# Directive A
Please copy a passage from the mini-roundabout proposal word for word, beginning at the words "The intersections bordering" and stopping after "many years ago.".
# Directive B
Decide whether each statement below agrees with the mini-roundabout proposal. Answer yes or no for each, and quote the words from it that settle the matter.
(i) Burlington has 20 high crash intersections, 19 of them signalized.
(ii) Normal roundabouts with central islands typically cost in the tens of thousands of dollars.
(iii) Since 1998, four pedestrians have died at Burlington's intersections.
# Directive C
Answer these questions using the mini-roundabout proposal.
(i) Where was the family luncheon held?
(ii) In what country and decade did roundabouts originate?
(iii) What nickname do engineering consultants give South Winooski Avenue?

Saturday, April 30, 2022

Expanding Church Street Marketplace Walkability

 
            A Downtown Burlington Proposal: Four Mini-
     Roundabouts Adjacent Church Street Marketplace—
   Providing Comfort to Pedestrians, Aiding Climate Change   
       Emissions Reductions and Freeing Vehicle Traffic

    …Extending Church Street Marketplace walkability
    two blocks west along Bank and College Streets to Pine Street

Recently at a family luncheon at Burlington’s Friendly Toast on Saint Paul Street three members were shaken up when crossing the all-way stop Saint Paul/College intersection as a vehicle failed to properly yield almost hitting them. One moved by a walker. This spurred some thinking about the four all-way-stop intersections immediately west of the Marketplace and how inexpensive mini-roundabouts could transform the block of Saint Paul/College/Pine/Bank Streets into a much more comfortable and less stressful walking environment for both pedestrians and drivers at very little cost using mini-roundabouts.

While “normal” roundabouts with central islands can cost up to a million dollars or more each, the mini-roundabouts price is often in the tens of thousands of dollars, really reflecting their listing as a traffic calming measure.  Also, Burlington has historically employed all-way stop intersections which traffic engineers will testify are the safest for pedestrians.  The mini-like its senior regular roundabout—both dating from their inception in the 1960s in the UK—also provide equivalent safety to the all—way-stop intersections while providing some very important additional benefits: reduced delay for cars and trucks, less stress for pedestrians, greater capacity for traffic and climate change and other pollutants reductions of up to 20-30%.  The cut in emissions alone can amount to annual thousands of gallons of fuel consumed from the simple act of reduced stopping and then accelerating to speed when no cars or pedestrians are present at the intersection. 


When two or more vehicles arrive at stop signs about the same time at an all-way stop intersections, not only does this cause some “who got there first” issues for drivers to figure out before moving through the intersection, but a similar an even more uncomfortable situation for pedestrians who can must deal with cars literally able to invade their crossing from all directions before the plus vehicles approaching towards the crossing they are to negotiate. The mini-roundabout solves all these conflicts—cars yield to pedestrians immediately in front and yield only to a car already in the circular travel way.  Mini roundabouts will in many cases also provide the pedestrian with a small median space, a refuge. between lanes so only one lane of traffic is dealt with at a time.

In the case of Burlington, while it boasts mostly 25 mph streets, as a practical matter it has 20 high crash intersections (19 signalized) or almost one in five on the Vermont Agency of Transportation current high crash list of 111! Unfortunately it is, perhaps, the most dangerous City in Vermont to walk, bike and travel by car.  It experiences weekly about two vehicle occupant injures and one pedestrian or cyclist injury. At its intersections, seven have died since 1998—three pedestrians, three vehicle occupants and one cyclist.

The intersections bordering the Marketplace and downtown are especially problematic.  The east side border is South Winooski Avenue which has the reputation among engineering consultants as “death valley” with both Pearl Street and Main Street on the high crash list (Main Street the number one high crash intersection in Vermont!).  Another Marketplace adjacent intersection along Main St at Saint Paul St not only is on the Vermont high crash list but also the site of a T-bone fatality not many years ago.

# Entries provided
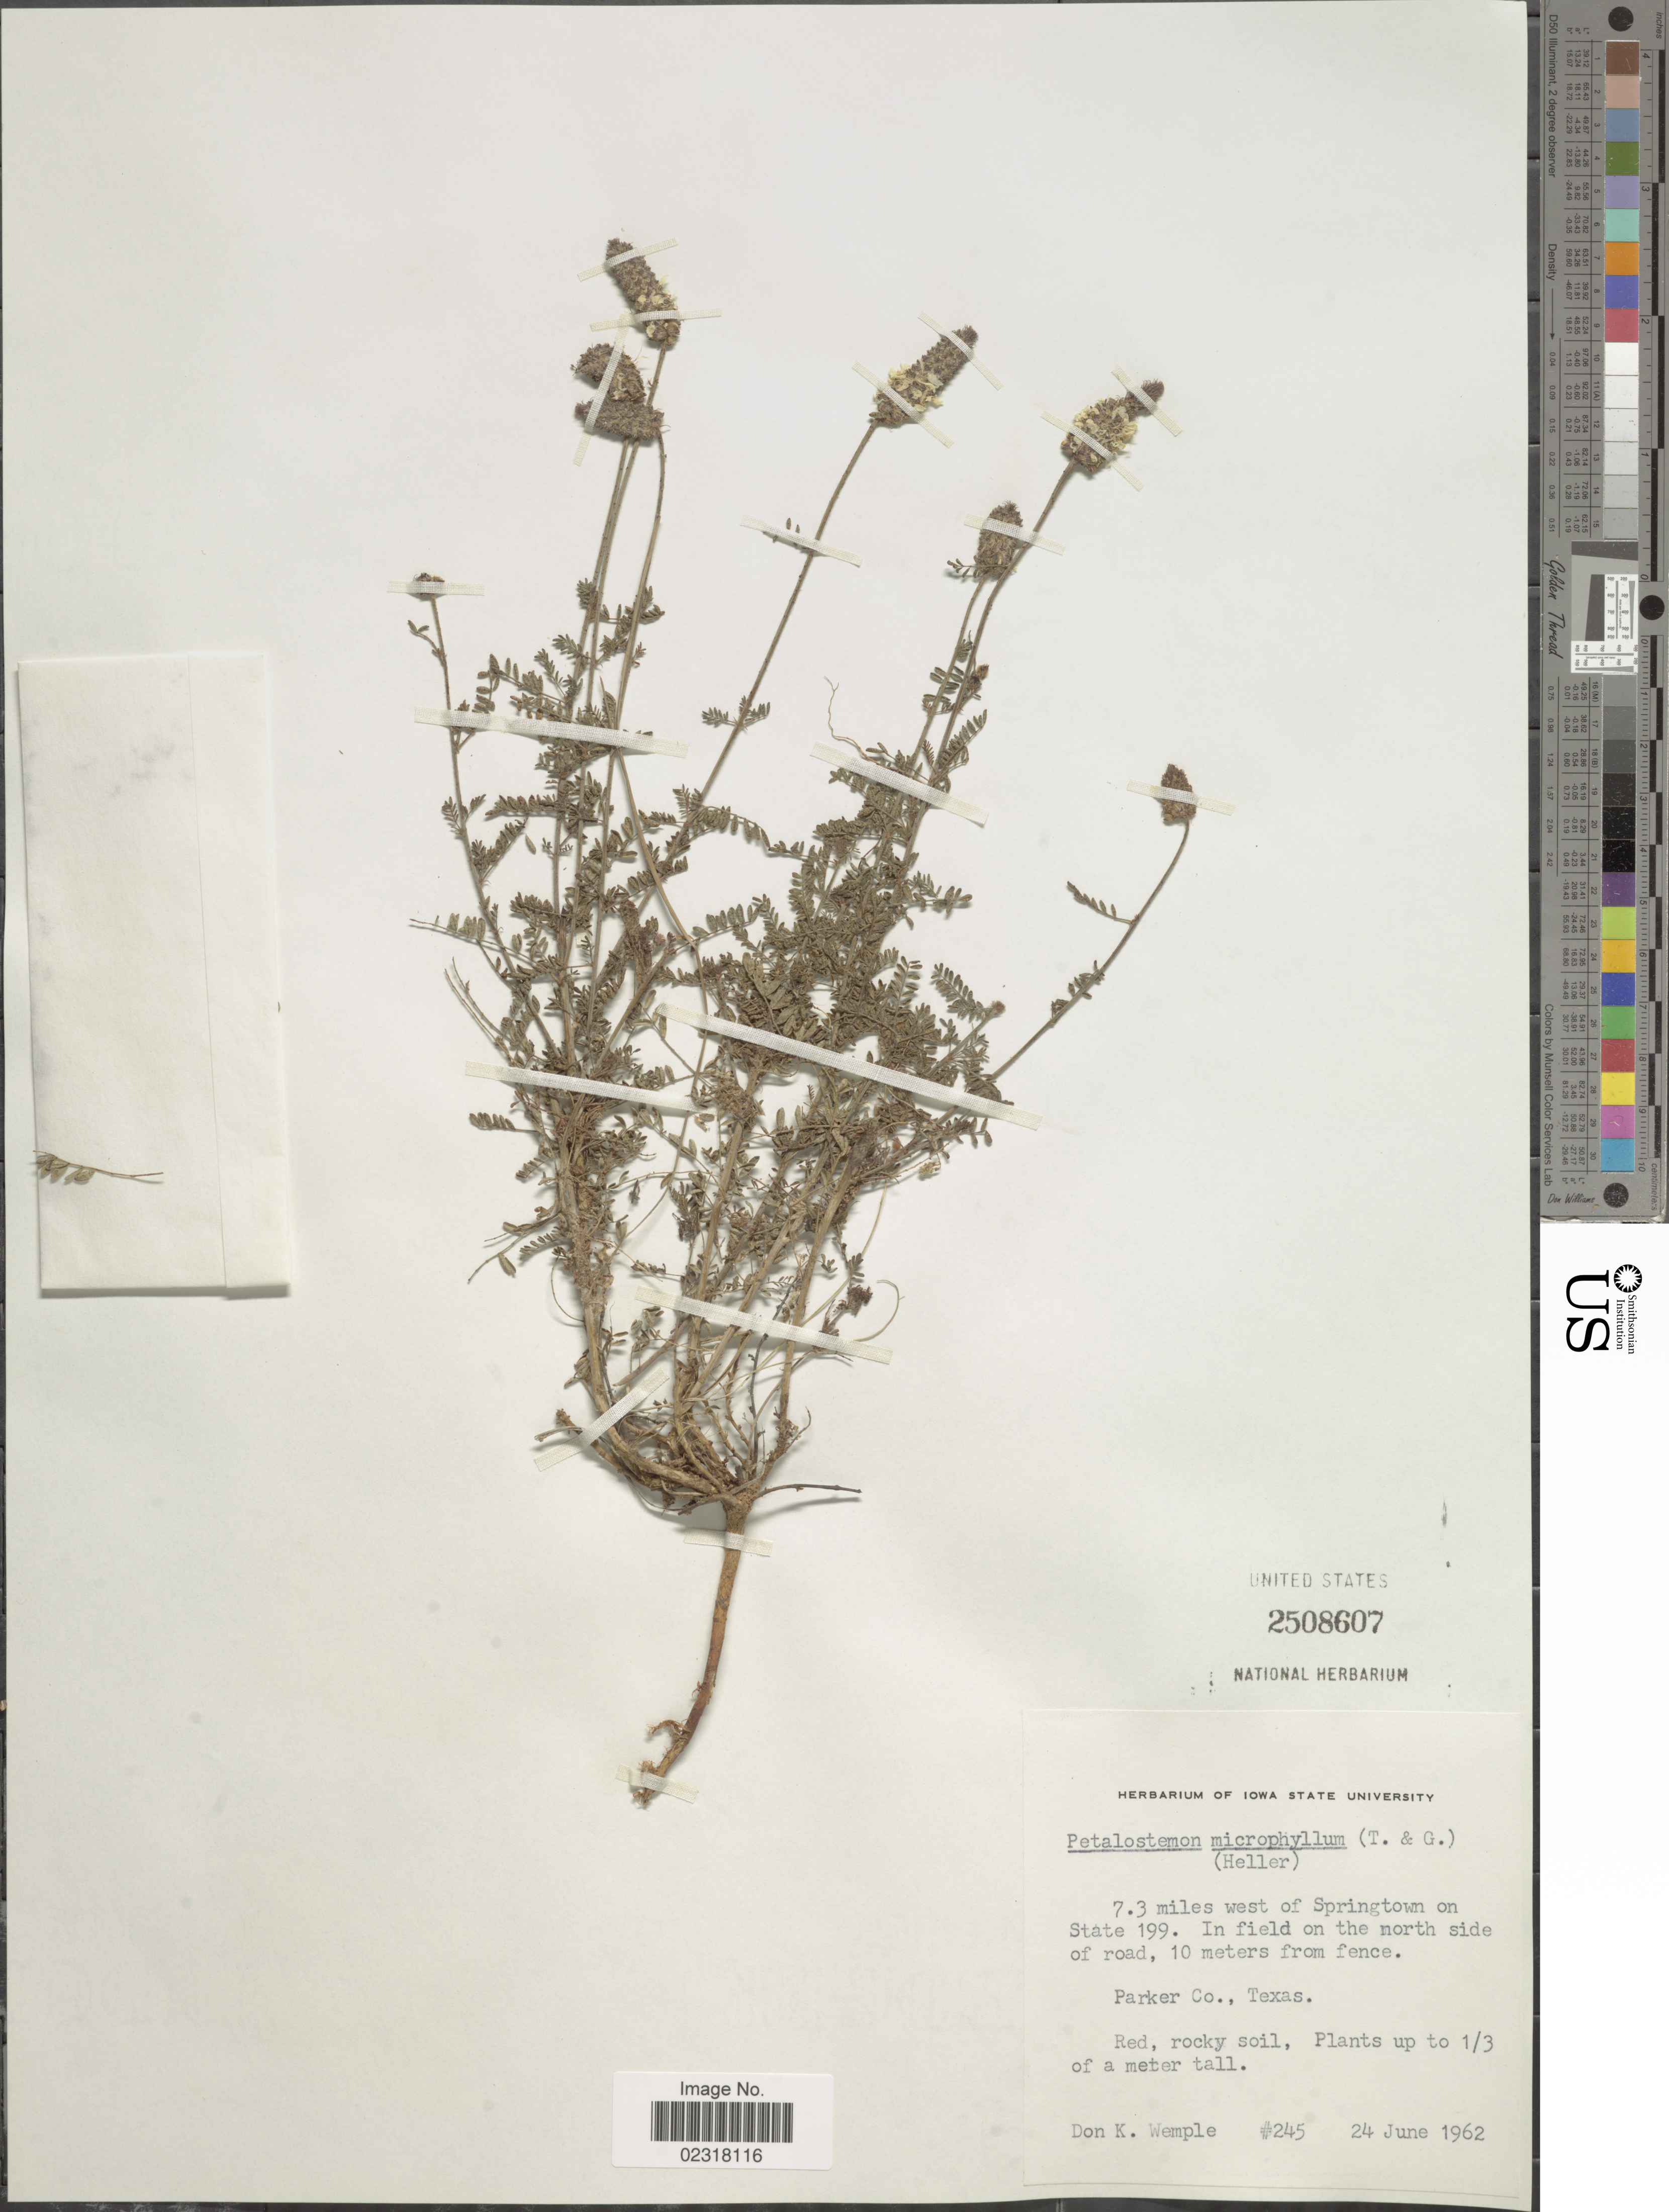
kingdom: Plantae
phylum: Tracheophyta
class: Magnoliopsida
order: Fabales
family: Fabaceae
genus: Dalea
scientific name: Dalea phleoides var. microphylla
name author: (Torr. & A. Gray) Barneby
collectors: D. Wemple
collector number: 245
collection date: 1962-06-24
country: United States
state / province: Texas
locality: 7.3 miles west of Springtown on State 199, in field on the north side of road, 10 meters from fence, Parker Co.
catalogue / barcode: US 2508607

# Full solution A
The intersections bordering the Marketplace and downtown are especially problematic.  The east side border is South Winooski Avenue which has the reputation among engineering consultants as “death valley” with both Pearl Street and Main Street on the high crash list (Main Street the number one high crash intersection in Vermont!).  Another Marketplace adjacent intersection along Main St at Saint Paul St not only is on the Vermont high crash list but also the site of a T-bone fatality not many years ago.

# Full solution B
(i) Yes: "it has 20 high crash intersections (19 signalized)"
(ii) No: "While “normal” roundabouts with central islands can cost up to a million dollars or more each"
(iii) No: "seven have died since 1998—three pedestrians, three vehicle occupants and one cyclist"

# Full solution C
(i) Burlington's Friendly Toast on Saint Paul Street
(ii) The UK, in the 1960s
(iii) "death valley"